This article is about the little network that could. A low-key, flexible organisation made up of permaculturalists, community gardeners, teachers and Northern Territory Department of Education staff working together to make growing and cooking organic, local food a key part of daily life in the Top End. Throw in a bit of resilient communities’ action, and sustainable design and practice, and we are really getting somewhere!
There are many joys of living in the Top End and many challenges, and often these are the opposite sides of the same coin. The climate is more like that in South-East Asia than in most of Australia. Top Enders, like most Australians, love eating at Asian restaurants. However, if you look closely at those Asian dishes you are more likely to find broccoli, celery and potato in them than snake gourd, winged beans or sweet potato. Hence the challenge: to share with Top Enders the information and skills to help them grow all sorts of amazing foods, and to cook with them.

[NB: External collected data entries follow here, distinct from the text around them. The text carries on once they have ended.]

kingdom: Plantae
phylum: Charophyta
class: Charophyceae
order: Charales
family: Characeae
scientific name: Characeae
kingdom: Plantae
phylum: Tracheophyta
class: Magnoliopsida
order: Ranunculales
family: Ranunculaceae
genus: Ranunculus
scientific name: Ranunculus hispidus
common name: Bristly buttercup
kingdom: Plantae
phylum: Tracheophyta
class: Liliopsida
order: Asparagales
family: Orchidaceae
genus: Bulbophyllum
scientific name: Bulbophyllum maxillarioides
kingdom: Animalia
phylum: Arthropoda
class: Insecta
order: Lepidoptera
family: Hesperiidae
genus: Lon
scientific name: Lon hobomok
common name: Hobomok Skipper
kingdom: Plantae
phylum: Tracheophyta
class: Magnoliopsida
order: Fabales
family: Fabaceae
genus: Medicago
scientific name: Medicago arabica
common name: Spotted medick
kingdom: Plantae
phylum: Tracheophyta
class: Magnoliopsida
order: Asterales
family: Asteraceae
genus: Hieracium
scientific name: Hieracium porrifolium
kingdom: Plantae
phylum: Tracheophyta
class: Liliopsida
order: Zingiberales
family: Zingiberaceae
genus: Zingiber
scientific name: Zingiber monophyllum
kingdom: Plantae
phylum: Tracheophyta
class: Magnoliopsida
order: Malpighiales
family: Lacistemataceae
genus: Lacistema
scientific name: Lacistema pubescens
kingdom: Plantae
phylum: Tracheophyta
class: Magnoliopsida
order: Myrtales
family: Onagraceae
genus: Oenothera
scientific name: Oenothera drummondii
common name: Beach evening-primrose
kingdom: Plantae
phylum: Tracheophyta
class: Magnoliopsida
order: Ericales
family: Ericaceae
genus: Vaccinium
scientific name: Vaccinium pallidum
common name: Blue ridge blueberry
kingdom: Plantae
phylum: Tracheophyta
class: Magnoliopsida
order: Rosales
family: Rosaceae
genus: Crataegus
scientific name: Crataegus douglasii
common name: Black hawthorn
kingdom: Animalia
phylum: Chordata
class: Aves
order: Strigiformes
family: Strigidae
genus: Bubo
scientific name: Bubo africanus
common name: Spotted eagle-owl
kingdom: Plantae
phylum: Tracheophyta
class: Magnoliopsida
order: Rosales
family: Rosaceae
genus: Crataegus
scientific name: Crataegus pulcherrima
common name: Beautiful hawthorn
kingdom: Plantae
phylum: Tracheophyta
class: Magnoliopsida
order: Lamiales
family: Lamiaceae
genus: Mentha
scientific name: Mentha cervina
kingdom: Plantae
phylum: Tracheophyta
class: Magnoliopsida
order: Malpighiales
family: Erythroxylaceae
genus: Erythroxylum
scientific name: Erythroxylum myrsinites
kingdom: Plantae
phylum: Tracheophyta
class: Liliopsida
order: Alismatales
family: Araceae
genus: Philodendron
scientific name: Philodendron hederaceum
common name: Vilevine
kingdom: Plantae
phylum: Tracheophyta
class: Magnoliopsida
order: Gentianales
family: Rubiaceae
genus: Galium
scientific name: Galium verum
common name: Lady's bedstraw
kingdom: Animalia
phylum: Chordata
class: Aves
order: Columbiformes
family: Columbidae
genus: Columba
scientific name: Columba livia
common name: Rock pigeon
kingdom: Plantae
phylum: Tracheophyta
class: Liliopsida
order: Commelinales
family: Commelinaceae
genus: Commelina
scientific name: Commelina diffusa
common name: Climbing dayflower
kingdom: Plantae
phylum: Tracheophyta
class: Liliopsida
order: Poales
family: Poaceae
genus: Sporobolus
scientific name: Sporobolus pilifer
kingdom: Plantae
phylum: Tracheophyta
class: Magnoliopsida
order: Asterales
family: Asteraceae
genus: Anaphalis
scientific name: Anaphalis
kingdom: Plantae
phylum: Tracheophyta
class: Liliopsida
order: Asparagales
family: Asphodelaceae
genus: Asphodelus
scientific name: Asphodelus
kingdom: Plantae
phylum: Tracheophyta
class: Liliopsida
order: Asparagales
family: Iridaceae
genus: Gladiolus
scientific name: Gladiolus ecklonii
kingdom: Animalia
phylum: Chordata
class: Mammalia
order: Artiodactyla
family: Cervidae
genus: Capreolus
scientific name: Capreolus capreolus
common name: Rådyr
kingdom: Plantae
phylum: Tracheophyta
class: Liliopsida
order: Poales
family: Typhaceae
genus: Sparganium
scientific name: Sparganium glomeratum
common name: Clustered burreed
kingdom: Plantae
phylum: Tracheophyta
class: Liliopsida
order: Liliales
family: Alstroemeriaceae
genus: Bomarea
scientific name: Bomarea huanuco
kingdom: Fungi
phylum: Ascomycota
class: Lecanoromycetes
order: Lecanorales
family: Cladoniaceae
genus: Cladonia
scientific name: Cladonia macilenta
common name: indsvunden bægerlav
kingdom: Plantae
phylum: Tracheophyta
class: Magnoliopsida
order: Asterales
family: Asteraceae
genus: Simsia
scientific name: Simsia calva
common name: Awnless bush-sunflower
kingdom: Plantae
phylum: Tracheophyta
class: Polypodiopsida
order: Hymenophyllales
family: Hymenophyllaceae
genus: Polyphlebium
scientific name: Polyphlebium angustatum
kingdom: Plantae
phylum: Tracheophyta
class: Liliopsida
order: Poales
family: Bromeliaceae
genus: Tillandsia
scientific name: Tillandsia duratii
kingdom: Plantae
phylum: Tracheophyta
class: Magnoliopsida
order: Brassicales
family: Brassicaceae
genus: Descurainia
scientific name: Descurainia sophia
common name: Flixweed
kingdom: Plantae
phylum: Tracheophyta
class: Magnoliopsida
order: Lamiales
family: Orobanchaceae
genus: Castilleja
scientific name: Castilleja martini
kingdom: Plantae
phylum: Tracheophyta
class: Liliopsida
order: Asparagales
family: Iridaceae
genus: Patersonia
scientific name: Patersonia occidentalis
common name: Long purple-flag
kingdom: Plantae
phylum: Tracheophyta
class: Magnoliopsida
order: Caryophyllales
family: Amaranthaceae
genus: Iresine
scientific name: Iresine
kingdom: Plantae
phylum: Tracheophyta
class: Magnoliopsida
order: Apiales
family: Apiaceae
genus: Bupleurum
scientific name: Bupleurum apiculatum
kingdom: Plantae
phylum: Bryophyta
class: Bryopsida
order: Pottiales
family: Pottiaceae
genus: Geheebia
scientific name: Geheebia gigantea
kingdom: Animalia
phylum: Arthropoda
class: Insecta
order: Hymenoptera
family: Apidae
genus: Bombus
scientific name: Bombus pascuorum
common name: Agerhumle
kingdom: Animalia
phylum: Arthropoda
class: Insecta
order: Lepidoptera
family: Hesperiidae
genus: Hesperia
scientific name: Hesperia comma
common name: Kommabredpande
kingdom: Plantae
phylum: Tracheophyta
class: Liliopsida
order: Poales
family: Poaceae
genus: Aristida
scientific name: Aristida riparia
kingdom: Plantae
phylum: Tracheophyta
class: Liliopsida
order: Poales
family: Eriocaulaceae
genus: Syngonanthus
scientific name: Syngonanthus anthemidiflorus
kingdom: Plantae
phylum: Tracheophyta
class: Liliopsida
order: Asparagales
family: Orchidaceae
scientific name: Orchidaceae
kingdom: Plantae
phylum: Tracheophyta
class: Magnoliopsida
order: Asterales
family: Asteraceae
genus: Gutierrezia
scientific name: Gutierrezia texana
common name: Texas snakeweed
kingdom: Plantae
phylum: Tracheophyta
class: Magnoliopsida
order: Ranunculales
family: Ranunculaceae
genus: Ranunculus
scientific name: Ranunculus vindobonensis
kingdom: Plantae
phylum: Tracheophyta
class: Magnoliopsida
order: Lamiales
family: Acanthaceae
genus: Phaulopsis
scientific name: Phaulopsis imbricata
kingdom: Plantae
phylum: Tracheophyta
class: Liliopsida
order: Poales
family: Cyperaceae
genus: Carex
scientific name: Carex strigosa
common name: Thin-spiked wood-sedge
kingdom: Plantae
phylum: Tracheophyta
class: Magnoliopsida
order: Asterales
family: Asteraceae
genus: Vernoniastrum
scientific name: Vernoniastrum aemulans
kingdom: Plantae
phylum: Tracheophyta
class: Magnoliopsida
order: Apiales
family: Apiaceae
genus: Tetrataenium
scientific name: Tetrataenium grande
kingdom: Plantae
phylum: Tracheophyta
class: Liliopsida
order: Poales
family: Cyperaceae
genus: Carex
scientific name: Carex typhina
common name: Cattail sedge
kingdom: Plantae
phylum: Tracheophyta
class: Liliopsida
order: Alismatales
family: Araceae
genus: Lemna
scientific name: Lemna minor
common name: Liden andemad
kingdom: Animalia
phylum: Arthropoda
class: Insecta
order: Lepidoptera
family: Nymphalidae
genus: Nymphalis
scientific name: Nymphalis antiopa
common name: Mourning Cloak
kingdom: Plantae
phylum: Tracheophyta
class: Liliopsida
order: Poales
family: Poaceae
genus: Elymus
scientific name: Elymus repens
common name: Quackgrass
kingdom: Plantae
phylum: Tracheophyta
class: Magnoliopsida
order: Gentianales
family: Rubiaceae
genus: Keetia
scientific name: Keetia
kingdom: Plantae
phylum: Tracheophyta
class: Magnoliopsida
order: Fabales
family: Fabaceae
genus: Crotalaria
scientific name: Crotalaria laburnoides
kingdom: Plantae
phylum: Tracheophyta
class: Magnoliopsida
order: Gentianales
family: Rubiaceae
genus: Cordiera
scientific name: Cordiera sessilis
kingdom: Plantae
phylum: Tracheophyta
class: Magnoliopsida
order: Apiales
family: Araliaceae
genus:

There have been dedicated permaculturalists in Darwin for many years. However, in the last ten years we’ve seen an amazing increase in the number of keen permies and local foodies. Partly because of another challenge – remoteness, and the huge amount of ‘food miles’ and extra costs associated with buying food. But also because of broader community interest in growing food more locally and sustainably.
A critical mass was reached when Rosemary Morrow taught a Permaculture Design Course (PDC) here in 2008.